After that, Watkins moved on to the corporate world, dealing with import and export shipping. After she had kids, they didn’t like the long work hours she had to do, and Watkins found herself where she is now. Over the course of this time, Watkins had plenty of good memories, but one of her favorites is actually from Fayette County High School, a previous school she used to work for.
“We had a massive fight between the boys in the morning — fifteen to twenty boys. Dr. Chamberlain was the dean of the schools, but Mr. Sweat was the vice principal and he was the one that dealt with it,” Watkins said. “We thought it was over with, lunch came, and then the girls had a fight about the boys’ fight in the afternoon.”
Along with that memory, another fun recollection involves the old junior-senior fights that used to take place and involves a lot of whipped cream. This kind of playful and light chaos with children is something Watkins admires and is one of the things that she’ll greatly miss.
“I’ll miss the people, I’ll miss getting to see kids all the time, and the craziness,” Watkins said. “Just the camaraderie we have in the office.

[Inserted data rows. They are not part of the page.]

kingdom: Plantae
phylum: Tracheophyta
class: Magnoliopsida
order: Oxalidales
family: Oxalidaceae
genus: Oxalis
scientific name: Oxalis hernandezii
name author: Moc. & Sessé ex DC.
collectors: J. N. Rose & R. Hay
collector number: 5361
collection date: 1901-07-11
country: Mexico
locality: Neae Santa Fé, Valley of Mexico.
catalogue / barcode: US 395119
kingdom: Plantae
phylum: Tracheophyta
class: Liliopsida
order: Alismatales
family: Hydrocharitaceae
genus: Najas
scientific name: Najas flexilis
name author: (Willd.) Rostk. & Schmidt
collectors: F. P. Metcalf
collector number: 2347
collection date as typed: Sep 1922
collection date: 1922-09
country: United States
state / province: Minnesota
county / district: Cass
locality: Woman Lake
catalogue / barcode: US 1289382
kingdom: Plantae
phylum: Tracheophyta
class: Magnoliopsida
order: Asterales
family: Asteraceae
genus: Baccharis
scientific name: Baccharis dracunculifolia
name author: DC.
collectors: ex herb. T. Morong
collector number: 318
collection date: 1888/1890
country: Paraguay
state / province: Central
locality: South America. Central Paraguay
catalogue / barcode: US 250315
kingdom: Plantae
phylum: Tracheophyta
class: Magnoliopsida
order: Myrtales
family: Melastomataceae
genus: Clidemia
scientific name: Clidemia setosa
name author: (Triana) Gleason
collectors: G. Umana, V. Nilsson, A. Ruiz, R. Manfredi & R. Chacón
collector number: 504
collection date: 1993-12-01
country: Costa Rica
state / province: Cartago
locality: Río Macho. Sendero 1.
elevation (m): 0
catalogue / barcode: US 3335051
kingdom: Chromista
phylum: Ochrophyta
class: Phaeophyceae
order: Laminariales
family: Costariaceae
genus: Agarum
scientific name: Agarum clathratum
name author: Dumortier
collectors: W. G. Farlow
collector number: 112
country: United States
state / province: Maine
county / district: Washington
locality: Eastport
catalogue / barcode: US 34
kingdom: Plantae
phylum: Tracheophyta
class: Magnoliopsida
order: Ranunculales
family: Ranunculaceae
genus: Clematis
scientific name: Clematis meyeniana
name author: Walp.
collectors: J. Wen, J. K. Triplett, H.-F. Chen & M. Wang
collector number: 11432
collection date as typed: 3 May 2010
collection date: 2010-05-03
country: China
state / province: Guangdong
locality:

We know each other just walking down the halls. It’s been my life for twenty years.”
Watkins has done a lot for the Mill, and the Mill means a lot to her as well. The memories will always hold a special place in her heart and even as she says farewell, she has advice for students yet to walk through the halls of Starr’s Mill.
“Never be afraid to try what you want to try,” Watkins said. “That fear’s not worth it. You might succeed, which you’ll never know if you don’t try. Be proud that you’re a Panther, be proud that you have this school. You will see when you get out into the real world that what you thought was hard in here was probably the best days of your life.”
Like teacher Barbara Thornton, Watkins has been here since the beginning and looks forward to retirement, calling it bittersweet. Both love the environment and will miss it dearly, but also cannot wait to spend more time with each of their families.
Even after helping students for years, Watkins hopes to keep the helping attitude with her kids and grandkids as she takes the opportunity to be with them more often.